Contacted by The Malaysian Insider, these leaders only voiced their unhappiness about the recent remarks by Umno leaders.
Their stand is not surprising, noted Singapore’s Institute of Southeast Asian Studies deputy director Ooi Kee Beng, who said such continued silence would only exacerbate their decline.Although Umno managed to increase its parliamentary seats from 79 in 2008 to 88 in the May 5 general election, other component parties like MCA and Gerakan fared badly.
At the 13th general election, BN again failed to get the two-thirds majority in the 222-seat parliament, just like the 2008 national polls.
“All this shows an ingrained passivity and a lack of bold leadership within these parties.
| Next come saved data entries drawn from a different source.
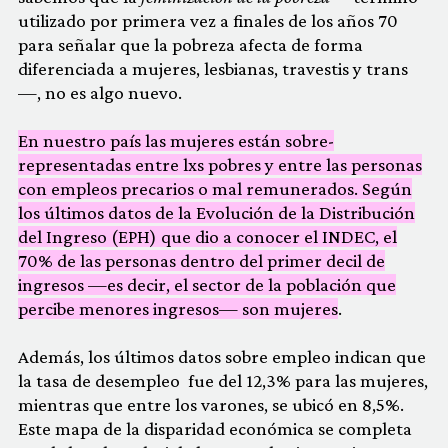
utilizado por primera vez a finales de los años 70
para señalar que la pobreza afecta de forma
diferenciada a mujeres, lesbianas, travestis y trans
—, no es algo nuevo.
En nuestro país las mujeres están sobre-
representadas entre lxs pobres y entre las personas
con empleos precarios o mal remunerados. Según
los últimos datos de la Evolución de la Distribución
del Ingreso (EPH) que dio a conocer el INDEC, el
70% de las personas dentro del primer decil de
ingresos —es decir, el sector de la población que
percibe menores ingresos— son mujeres
.
Además, los últimos datos sobre empleo indican que
la tasa de desempleo fue del 12,3% para las mujeres,
mientras que entre los varones, se ubicó en 8,5%.
Este mapa de la disparidad económica se completa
What started out as an Alliance idea of equal partners has over the years been replaced with full Umno hegemony within BN and this is the final result,” Ooi said, adding that he would be surprised if Umno candidates were ticked off by their coalition partners for being seditious.
Ahmad Zahid had blamed Indians as the culprits in gang-related crimes, saying their victims were "mostly Malays". Mohd Ali, meanwhile, had accused the Chinese of being involved in illegal businesses.
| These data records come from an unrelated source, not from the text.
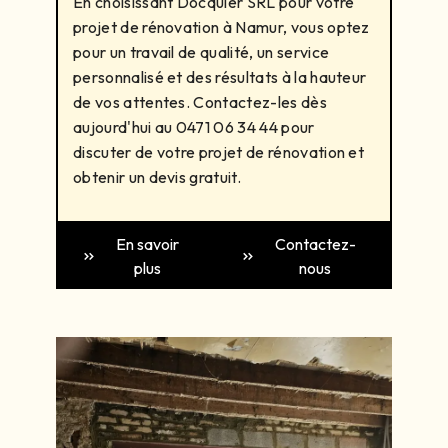
En choisissant Docquier SRL pour votre
projet de rénovation à Namur, vous optez
pour un travail de qualité, un service
personnalisé et des résultats à la hauteur
de vos attentes. Contactez-les dès
aujourd'hui au 0471 06 34 44 pour
discuter de votre projet de rénovation et
obtenir un devis gratuit.
En savoir
Contactez-
plus
nous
Both leaders are vying for vice-presidents' posts in the Umno polls. Observers noted that such remarks were made to pander to the Umno gallery.
Gerakan acting president Datuk Chang Ko Youn said he had told Umno's top leadership that racially sensitive comments should not be tolerated.
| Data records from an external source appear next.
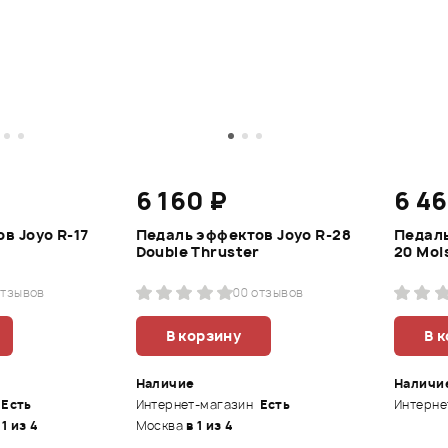
6 160 ₽
6 4
в Joyo R-17
Педаль эффектов Joyo R-28
Педаль
Double Thruster
20 Moi
отзывов
0
0 отзывов
В корзину
В 
Наличие
Наличи
Есть
Интернет-магазин
Есть
Интерне
 1 из 4
Москва
в 1 из 4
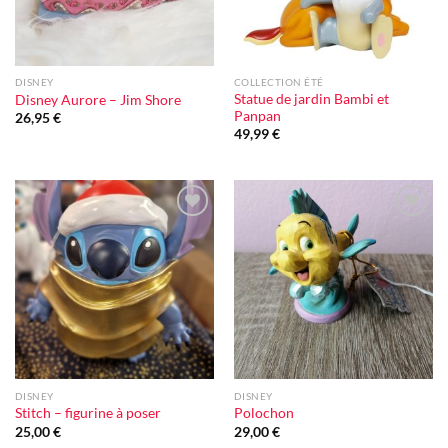
DISNEY
COLLECTION ÉTÉ
Statue de jardin Bambi et
Disney Aurore – Jim Shore
Panpan
26,95
€
49,99
€
Ajouter
Ajouter
à la liste
à la liste
d'envie
d'envie
DISNEY
DISNEY
Stitch – figurine à poser
Polochon
25,00
€
29,00
€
"Just because the parties are having elections does not mean the candidates have the licence to make remarks that hurt the feelings of other communities.
"They have to bear in mind that whatever they say or do will boomerang back five years down the line in time for the 14th general election," he said.
Mouthing off racial comments to gain votes would not be fair to other component parties, said Chang, who said these parties would then bear the brunt of such actions at the next general election.
Chang appealed to candidates to have more restraint and be more responsible in their words, saying they risked undermining BN's efforts to woo back support from other communities.
MIC Youth chief T. Mohan, who insisted he had been vocal about this, called on Umno president Datuk Seri Najib Razak to reprimand politicians who had hurt the feelings of Malaysians.
"We don't want the Indians and the other races to be victimised for the sake of Umno elections. They should not be going after other communities just to make it seem like they are championing their own race," he said.
Sarawak Progressive Democratic Party secretary-general Datuk Nelson Balan Rining also voiced his concerns, saying many Umno leaders “seemed to ignore the fact that Malaysia is a multi-racial country”. Parti Rakyat Sarawak president Tan Sri Dr James Masing advised Umno leaders to try to be moderates.
"People outside Umno, the non-Malays, are already asking about the leaders we have. This is a very unhealthy state of affairs,” Masing added. - October 9, 2013.